Mark doesn't seem naive enough to believe VR/AR hardware as it exists will attract the masses. This is good because obviously he has a company with enough cash and longevity to not just wait for hardware to be better, but make the better hardware.
High Fidelity in contrast had as great of a vision, but no ability to wait forever or make its own hardware.
I don't trust Mark or anything he does to be ethical but I applaud him banking so much of his company on mixed reality's future. To me its kind of like if in the early 90s when IBM released the Simon smartphone they got bullish about the eventuality of an iPhone and that they would make it one day.

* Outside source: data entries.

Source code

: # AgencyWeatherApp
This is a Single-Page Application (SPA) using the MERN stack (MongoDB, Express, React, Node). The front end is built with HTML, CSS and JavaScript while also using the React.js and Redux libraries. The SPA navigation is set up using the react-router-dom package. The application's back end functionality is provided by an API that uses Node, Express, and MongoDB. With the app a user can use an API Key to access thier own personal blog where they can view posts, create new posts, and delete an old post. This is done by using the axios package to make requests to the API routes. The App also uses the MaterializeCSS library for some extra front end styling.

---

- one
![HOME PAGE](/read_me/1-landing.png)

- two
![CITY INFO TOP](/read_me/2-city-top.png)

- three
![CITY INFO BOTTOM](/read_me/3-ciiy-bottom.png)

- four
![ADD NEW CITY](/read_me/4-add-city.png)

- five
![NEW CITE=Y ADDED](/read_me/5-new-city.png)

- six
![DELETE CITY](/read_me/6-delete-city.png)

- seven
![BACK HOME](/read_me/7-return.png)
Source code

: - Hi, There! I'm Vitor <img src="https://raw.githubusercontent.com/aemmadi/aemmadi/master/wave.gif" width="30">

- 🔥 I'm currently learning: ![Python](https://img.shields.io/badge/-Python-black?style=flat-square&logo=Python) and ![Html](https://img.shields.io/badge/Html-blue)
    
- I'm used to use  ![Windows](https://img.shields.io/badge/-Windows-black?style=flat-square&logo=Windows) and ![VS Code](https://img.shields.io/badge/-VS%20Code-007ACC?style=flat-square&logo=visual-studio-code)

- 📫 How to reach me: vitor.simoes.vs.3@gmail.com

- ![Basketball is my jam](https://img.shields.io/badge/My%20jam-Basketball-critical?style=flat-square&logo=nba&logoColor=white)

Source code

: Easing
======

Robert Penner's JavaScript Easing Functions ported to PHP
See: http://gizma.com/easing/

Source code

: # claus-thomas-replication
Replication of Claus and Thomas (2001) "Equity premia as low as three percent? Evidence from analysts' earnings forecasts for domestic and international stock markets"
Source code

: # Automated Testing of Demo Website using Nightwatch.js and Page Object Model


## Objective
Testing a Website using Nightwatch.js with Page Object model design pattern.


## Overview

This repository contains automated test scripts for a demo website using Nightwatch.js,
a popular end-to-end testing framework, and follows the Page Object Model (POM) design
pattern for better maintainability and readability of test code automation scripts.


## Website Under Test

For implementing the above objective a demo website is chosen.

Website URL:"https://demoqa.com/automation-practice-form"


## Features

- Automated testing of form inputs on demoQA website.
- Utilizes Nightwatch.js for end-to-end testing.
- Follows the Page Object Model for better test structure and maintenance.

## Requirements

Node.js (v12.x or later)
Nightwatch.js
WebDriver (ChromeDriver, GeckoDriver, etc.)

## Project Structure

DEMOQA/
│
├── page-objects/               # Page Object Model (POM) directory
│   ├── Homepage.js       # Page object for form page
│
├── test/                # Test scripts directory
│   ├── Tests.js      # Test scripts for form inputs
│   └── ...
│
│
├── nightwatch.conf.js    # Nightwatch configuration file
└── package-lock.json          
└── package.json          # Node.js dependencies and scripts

I believe because of how insular Facebook's idea of a metaverse is, other hardware and platforms like Microsoft's Windows Holographic and HoloLens will win the day in 10 years, but hopefully some sort of way apps and worlds for VR/AR headsets manage to be as open and owned by no one in particular as the internet is, if even only a few big companies make the hardware.
Posted by: seph | Saturday, October 30, 2021 at 02:25 AM
Augmented reality is far beyond the human race thinking it will be the strange future with this technology. we know nothing about it and there will a lot more which we will know in the coming new year.